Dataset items

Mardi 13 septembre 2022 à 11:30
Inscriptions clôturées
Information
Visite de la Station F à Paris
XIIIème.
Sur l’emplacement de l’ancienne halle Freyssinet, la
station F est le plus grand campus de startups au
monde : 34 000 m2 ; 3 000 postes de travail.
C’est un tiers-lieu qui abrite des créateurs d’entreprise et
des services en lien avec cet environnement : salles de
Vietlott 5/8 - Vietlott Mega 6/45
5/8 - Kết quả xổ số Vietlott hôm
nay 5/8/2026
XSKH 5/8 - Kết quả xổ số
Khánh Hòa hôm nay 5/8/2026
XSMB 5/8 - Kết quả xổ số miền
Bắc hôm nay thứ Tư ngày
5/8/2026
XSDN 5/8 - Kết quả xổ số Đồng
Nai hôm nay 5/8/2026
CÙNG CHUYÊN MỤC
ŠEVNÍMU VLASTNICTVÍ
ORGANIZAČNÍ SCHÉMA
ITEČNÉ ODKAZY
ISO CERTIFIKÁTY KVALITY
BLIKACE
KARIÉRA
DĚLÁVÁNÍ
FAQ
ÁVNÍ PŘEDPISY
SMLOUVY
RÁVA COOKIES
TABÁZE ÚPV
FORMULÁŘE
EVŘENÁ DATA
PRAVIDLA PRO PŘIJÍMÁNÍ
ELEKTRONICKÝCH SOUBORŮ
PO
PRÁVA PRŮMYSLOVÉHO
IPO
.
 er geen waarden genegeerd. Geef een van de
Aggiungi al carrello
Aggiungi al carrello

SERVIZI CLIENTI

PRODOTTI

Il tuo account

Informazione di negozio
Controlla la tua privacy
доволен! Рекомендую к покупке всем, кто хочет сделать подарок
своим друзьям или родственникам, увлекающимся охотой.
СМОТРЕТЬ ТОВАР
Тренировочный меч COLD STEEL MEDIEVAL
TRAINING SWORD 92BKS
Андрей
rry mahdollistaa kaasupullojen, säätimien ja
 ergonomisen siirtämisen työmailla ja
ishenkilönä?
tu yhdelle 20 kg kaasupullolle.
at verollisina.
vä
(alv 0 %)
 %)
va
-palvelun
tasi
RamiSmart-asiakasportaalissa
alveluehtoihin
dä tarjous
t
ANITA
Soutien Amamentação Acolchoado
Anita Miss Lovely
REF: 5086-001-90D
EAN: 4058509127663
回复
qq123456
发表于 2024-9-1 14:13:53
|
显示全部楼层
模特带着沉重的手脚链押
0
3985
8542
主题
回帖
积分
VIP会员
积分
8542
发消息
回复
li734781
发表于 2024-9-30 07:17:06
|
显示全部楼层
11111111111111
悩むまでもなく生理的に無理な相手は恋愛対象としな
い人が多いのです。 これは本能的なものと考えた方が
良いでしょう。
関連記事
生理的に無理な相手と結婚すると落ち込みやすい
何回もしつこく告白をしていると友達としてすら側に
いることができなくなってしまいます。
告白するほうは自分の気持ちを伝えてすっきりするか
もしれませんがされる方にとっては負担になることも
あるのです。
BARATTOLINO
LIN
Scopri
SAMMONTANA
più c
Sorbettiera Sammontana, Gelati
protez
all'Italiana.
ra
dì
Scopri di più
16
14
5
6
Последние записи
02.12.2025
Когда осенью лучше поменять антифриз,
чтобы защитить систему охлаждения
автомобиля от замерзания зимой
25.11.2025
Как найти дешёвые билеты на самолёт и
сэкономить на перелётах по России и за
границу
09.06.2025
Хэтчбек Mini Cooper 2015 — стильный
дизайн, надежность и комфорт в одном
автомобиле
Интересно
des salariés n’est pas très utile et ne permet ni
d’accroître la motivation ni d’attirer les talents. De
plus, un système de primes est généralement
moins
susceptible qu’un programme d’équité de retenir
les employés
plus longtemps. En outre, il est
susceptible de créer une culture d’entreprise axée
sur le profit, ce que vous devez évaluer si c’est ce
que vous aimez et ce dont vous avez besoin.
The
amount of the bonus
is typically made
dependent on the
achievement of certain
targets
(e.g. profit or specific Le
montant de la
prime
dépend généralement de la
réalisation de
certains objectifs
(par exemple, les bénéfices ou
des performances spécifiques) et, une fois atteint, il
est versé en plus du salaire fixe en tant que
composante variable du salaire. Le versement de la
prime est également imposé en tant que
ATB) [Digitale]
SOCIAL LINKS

#### [Directions]
Taking the lines above, repeat exactly those from the line that contains "Как найти дешёвые билеты на самолёт и" through the line that contains "plus longtemps. En outre, il est", and both of those lines as well. Include nothing else.

#### [Answer area]
Как найти дешёвые билеты на самолёт и
сэкономить на перелётах по России и за
границу
09.06.2025
Хэтчбек Mini Cooper 2015 — стильный
дизайн, надежность и комфорт в одном
автомобиле
Интересно
des salariés n’est pas très utile et ne permet ni
d’accroître la motivation ni d’attirer les talents. De
plus, un système de primes est généralement
moins
susceptible qu’un programme d’équité de retenir
les employés
plus longtemps. En outre, il est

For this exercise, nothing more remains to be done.